On July 6, 2020, Ciminelli announced that he was retiring from full-time competition on the PBA Tour to further pursue his career in construction management, stating he accepted a position as a commercial masonry project manager. Ryan noted he would honor his 2020 PBA League team commitment, and will still compete in limited PBA events as his schedule permits. "Hopefully, I'm not done winning on Tour," he added, "I'll just have fewer opportunities to do so."

===2021 season===
Exactly one year after announcing his retirement from full-time PBA Tour competition, Ciminelli announced he would return to full-time touring status, stating, "Thanks to my wonder woman boss of a wife killing it in her field, I am able to get back to bowling."

===2022 season===
Ciminelli struggled through the 2022 PBA Tour season, cashing only four times in 12 events.

===2023 season===
Ciminelli won the 2023 PBA League Elias Cup team title with the Waco Wonders, and was named league MVP. As the team's anchor bowler (bowling the fifth and tenth frames), he struck on 23 of his 33 shots during the event.

===2025===
Ciminelli ranked #21 on the PBA's 2025 "Best 25 PBA Players of the Last 25 Seasons" list. The ranking was based on a points system that took into account standard titles, major titles, top-five finishes and Player of the Year awards.
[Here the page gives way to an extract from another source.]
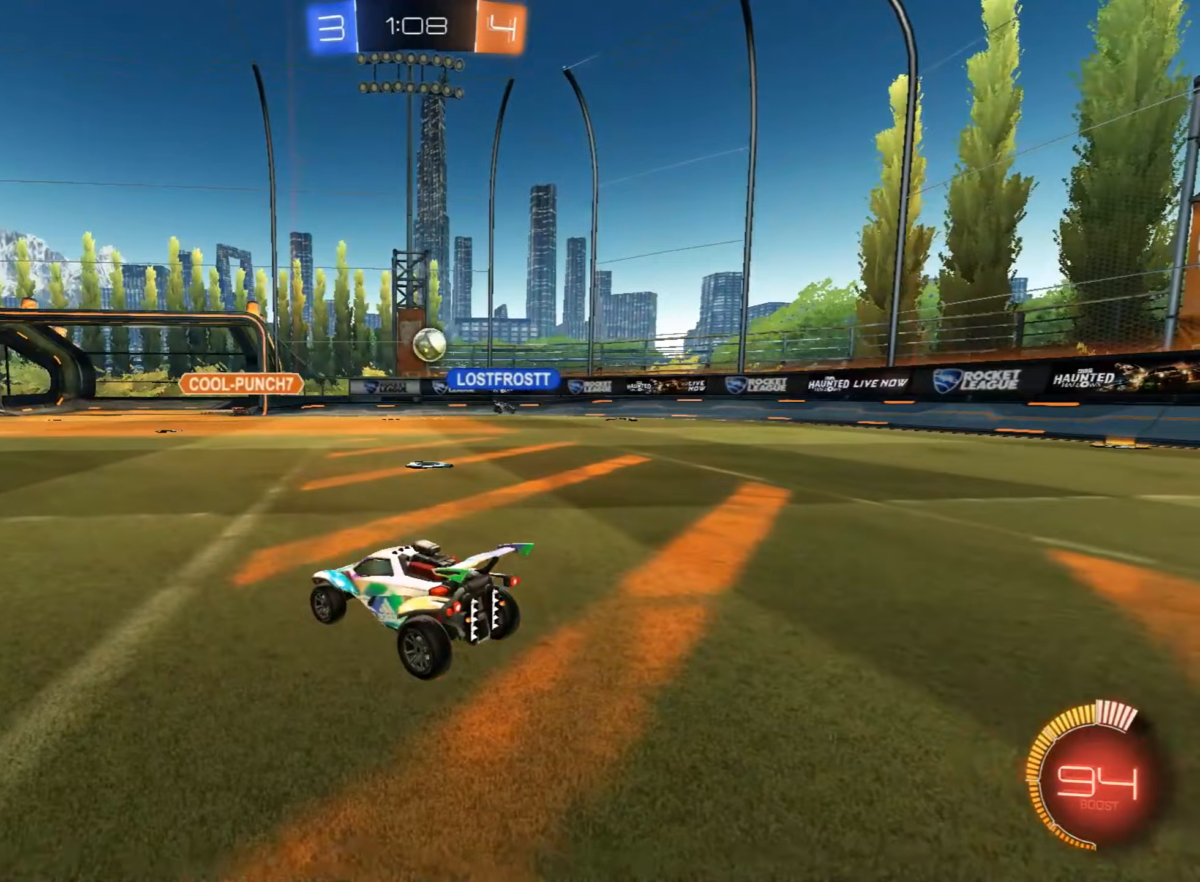
Gameplay with a controller (PlayStation layout); each line is a JSON object with the inputs held at the frame after it (dt_ms = milliseconds from this image to that frame). "events" lists button and stick changes between this image and that frame as [ms after this image, input, new state], when the widget could be followed in between. Not read: right_stick.
{"dt_ms": 255, "buttons": ["L2"], "left_stick": "left", "events": [[153, "R2", "up"], [170, "L2", "down"]]}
==World Series of Bowling==
===Wins (2)===

| Year | Championship | Final score | Runner-up | Earnings ($) |
|---|---|---|---|---|
| 2013 | Chameleon Championship | 258-203 | ENG Dom Barrett | 20,000 |
| 2015 | Viper Championship | 237-201 | THA Kim Bolleby | 20,000 |

===Results timeline===
Results not in chronological order.

| Tournament | 2008 | 2009 | 2010 | 2011 | 2012 | 2013 | 2014 | 2015 | 2016 | 2017 | 2018 | 2019 | 2020 |
|---|---|---|---|---|---|---|---|---|---|---|---|---|---|
| Cheetah Championship | 87 | 2 | 28 | 23 | 12 | 113 | 82 | 74 | 44 | 5 | NH | 73 | 17 |
| Viper Championship | 60 | 2 | 111 | 13 | 74 | 2 | 71 | 1 | Not Held |  |  |  |  |
| Chameleon Championship | 93 | 36 | 113 | 55 | 155 | 1 | 22 | 11 | 130 | 11 | NH | 43 | 61 |
| Scorpion Championship | 7 | 85 | 128 | 33 | 42 | 79 | 93 | 26 | 48 | 54 | NH | 56 | 26 |
| Shark Championship | 69 | 75 | 75 | 44 | Not Held |  |  |  | 45 | 42 | Not Held |  |  |

"T" = Tied for a place

==Career PBA victories==

===PBA Tour titles===
Major titles in bold text.

1. 2011 Earl Anthony Memorial Classic (Dublin, CA)
2. 2013 PBA Chameleon Championship (Las Vegas, NV)
3. 2015 PBA Xtra Frame South Point Las Vegas Open (Las Vegas, NV)
4. 2015 Bowlmor AMF U.S. Open (Garland, TX)
5. 2015 GoBowling.com PBA Viper Championship (Reno, NV)
6. 2016 BowlingBall.com Xtra Frame Maine Shootout (Portland, ME)
7. 2016 PBA Xtra Frame Parkside Lanes Open (Aurora, IL)
8. 2019 PBA Gene Carter's Pro Shop Classic (Middletown, DE)

===PBA non-title wins===
1. 2023 PBA Elias Cup champion w/Waco Wonders (finals MVP)

==Career PBA statistics==

Statistics are through the last complete PBA Tour season.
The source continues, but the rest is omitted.